• _BRIEF_
Can you reproduce, word for word, the stretch of the revenue-by-region notebook text from "Saved revenue_by_region to" through "title='Revenue by Region')"?

• _SOURCE TEXT_

----------

Saved revenue_by_region to dbfs:/Volumes/workspace/default/mydata/processed/gold/revenue_by_region


## Visualization (Plotly) - works in local Jupyter and Databricks (with HTML output)


In [0]:
import plotly.express as px
pdf = revenue_by_region.toPandas()
fig = px.bar(pdf, x='region', y='region_revenue', title='Revenue by Region')
fig.show()


## Notes
- Databricks Community Edition can import this `.ipynb` directly.
- To use the notebook in Databricks: Upload the sample CSVs to **Data -> Add Data -> DBFS FileStore -> /FileStore/raw/** and then run the notebook cells.

----------

• _AVAILABLE DATA_
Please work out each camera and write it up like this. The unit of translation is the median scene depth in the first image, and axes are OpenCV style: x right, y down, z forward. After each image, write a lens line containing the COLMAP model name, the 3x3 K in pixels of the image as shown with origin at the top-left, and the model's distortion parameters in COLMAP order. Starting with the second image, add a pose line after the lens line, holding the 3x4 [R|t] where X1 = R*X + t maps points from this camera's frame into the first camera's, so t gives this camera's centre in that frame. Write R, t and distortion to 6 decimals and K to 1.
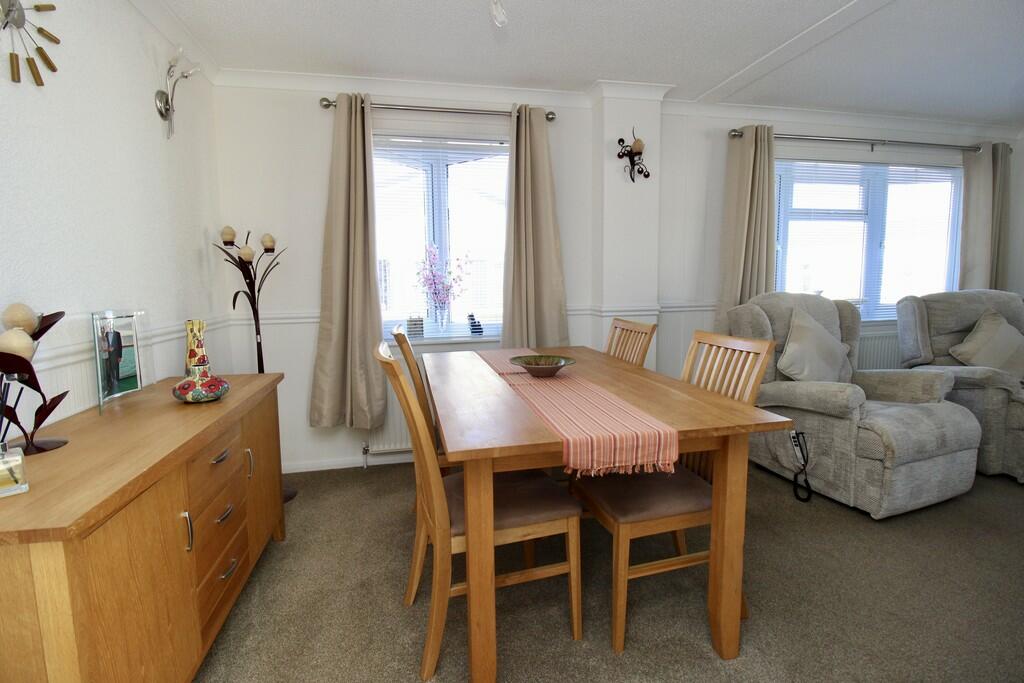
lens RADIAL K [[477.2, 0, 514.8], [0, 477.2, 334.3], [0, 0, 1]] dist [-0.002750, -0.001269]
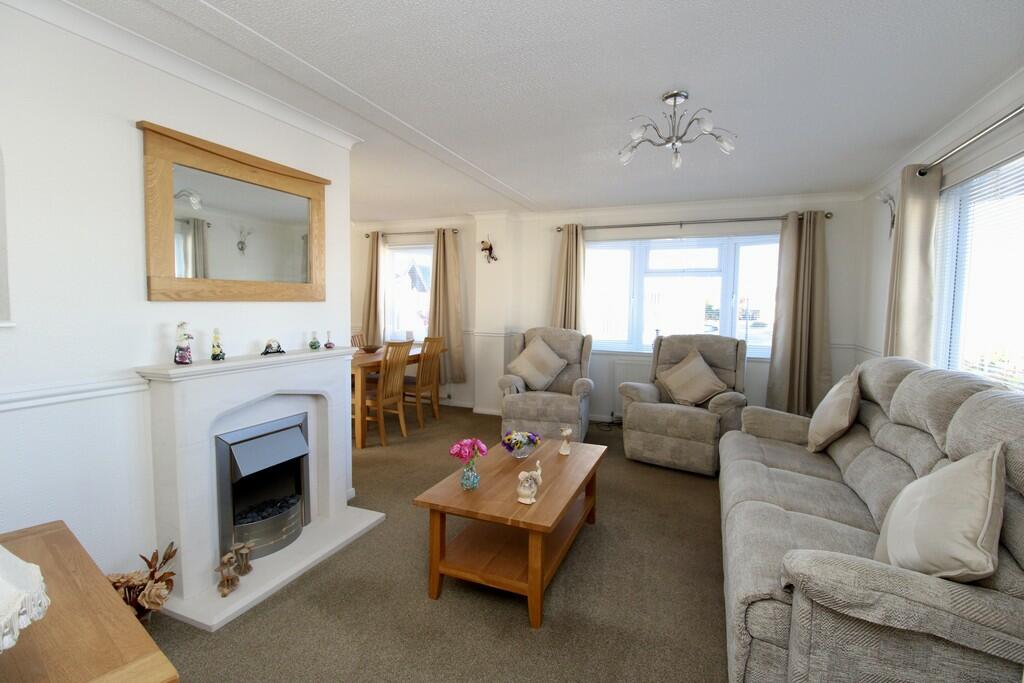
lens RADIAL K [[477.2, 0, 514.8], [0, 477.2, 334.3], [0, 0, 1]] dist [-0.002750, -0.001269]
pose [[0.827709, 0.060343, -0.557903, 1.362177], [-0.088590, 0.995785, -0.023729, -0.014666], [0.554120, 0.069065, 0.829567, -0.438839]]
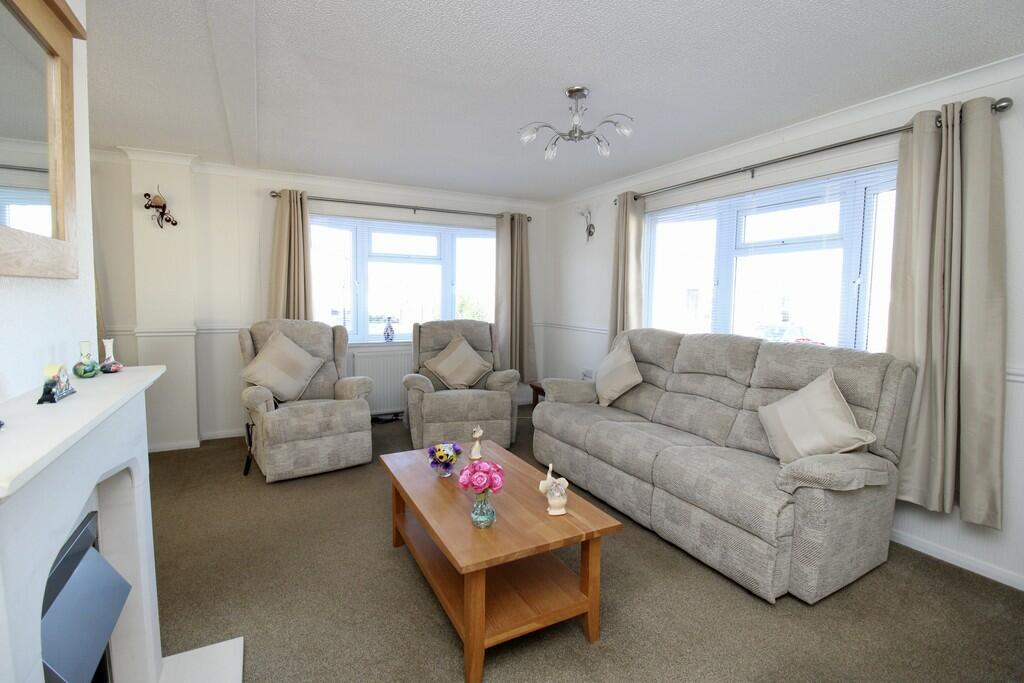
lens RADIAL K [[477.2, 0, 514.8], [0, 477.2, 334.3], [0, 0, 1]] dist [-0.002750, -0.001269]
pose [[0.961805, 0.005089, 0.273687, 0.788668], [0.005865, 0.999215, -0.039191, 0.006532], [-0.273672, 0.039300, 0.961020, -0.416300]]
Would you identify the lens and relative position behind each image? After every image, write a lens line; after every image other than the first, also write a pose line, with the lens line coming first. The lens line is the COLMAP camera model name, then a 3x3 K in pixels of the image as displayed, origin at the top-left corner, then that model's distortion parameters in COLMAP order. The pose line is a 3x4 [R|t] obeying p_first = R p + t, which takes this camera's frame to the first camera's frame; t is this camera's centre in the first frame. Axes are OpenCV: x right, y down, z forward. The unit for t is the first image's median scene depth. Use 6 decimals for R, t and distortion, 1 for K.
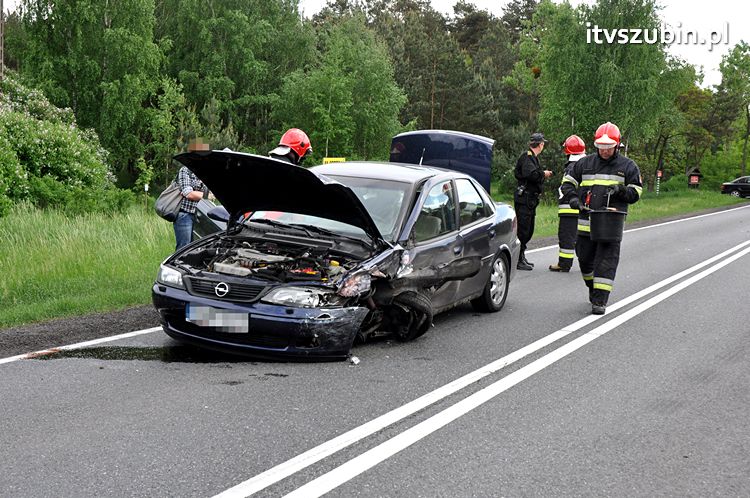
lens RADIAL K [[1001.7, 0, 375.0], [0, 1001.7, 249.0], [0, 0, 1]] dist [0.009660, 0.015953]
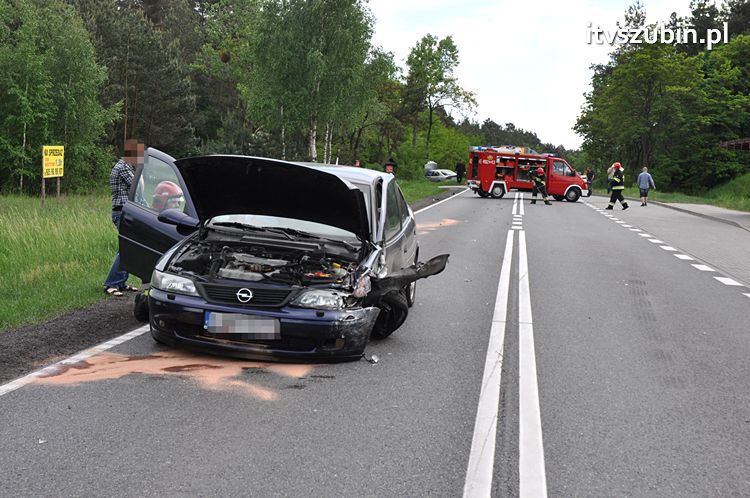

----------

• _ANSWER BOX_
Saved revenue_by_region to dbfs:/Volumes/workspace/default/mydata/processed/gold/revenue_by_region


## Visualization (Plotly) - works in local Jupyter and Databricks (with HTML output)


In [0]:
import plotly.express as px
pdf = revenue_by_region.toPandas()
fig = px.bar(pdf, x='region', y='region_revenue', title='Revenue by Region')